Data Workshop

Due Friday September 28th at 10 AM

1.2 Downloading and Viewing Data

1. The structure of the dataset will make it difficult to feed into a machine learning model as it is not all of the same type (an integer for example) and there are categorical variables present. In addition, there are NAN values in the dataset so there is a lot of feature engineering/cleaning of the dataset that needs to get done. In addition, some of the features in the dataset are not relevant to the machine learning mdoel and will need to be removed.

1.3 Data Processing and Kaggle kernels

For the Airbnb dataset, we use a specific kernel to explore different statistics of the data. After using kaggle to download the kernel, I opened it up on Jupyter Notebook and built another data visualization that is relevant to the dataset as shown below. I generated a heatmap to look at the correlation between various features of the dataset. Corr Map

Brainstorm data collection strategy for your project

A recent estimate claims that around 13 million people have some level of proficiency in American Sign Language, making it the third most commonly used language in the United States. I will be working on a use case for people who use Sign Language as their primary mode of communication. The goal of the project is to create a system that will convert video feed of a person signing in American Sign Language into English text to encourage communication between those who have no other way of expressing their ideas other than signing and those who cannot sign. This idea hopes to cater to the 500,000 deaf people in the US and Canada who’s natural language is the American Sign Language (ASL). Some of the data sources that we I hope to use include the American Sign Language Lexicon Video Dataset, a database of more than 3,300 ASL signs in citation form, each produced by 1-6 native ASL signers, for a total of almost 9800 tokens. The dataset includes multiple synchronized videos showing the signing from different angles, with annotations including gloss labels, sign start and end time codes, start and end handshape labels for both hands, morphological and articulatory classifications of sign type. For compound signs, the dataset includes annotations for each morpheme. To facilitate computer vision-based sign language recognition, the dataset also includes numeric ID labels for sign variants, video sequences in uncompressed-raw format, and camera calibration sequences.
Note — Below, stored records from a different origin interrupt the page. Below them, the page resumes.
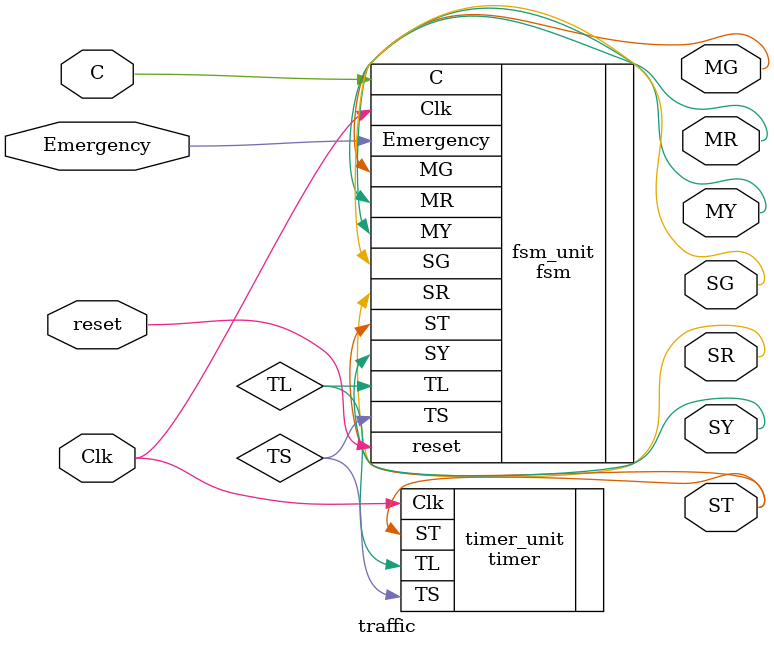
<source format=v>
`timescale 1ns / 1ps

module traffic(
    output MR, MY, MG,
    output SR, SY, SG,
    output ST,         // Output ST diteruskan keluar
    input reset,
    input C,
    input Emergency,   // Menerima sinyal Emergency
    input Clk
);

    // Kabel Internal
    wire TS, TL;

    // 1. Panggil Timer
    timer timer_unit(
        .TS(TS), 
        .TL(TL), 
        .ST(ST), 
        .Clk(Clk)
    );

    // 2. Panggil FSM (Otak)
    fsm fsm_unit(
        .MR(MR), .MY(MY), .MG(MG), 
        .SR(SR), .SY(SY), .SG(SG), 
        .ST(ST), 
        .TS(TS), 
        .TL(TL), 
        .C(C), 
        .reset(reset), 
        .Emergency(Emergency), 
        .Clk(Clk)
    );

endmodule

</source>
I hope to preprocess these videos by trying to crop the video at the start and end time codes and remove color/apply filters to only focus on the two hands in the video. I will not be looking at facial expressions of the individual as this will make the analysis more complicated. I could only find image datasets on Kaggle with labels as the ASL alphanet or basic gestures rather than a dataset that contains a more comprehensive vocabulary.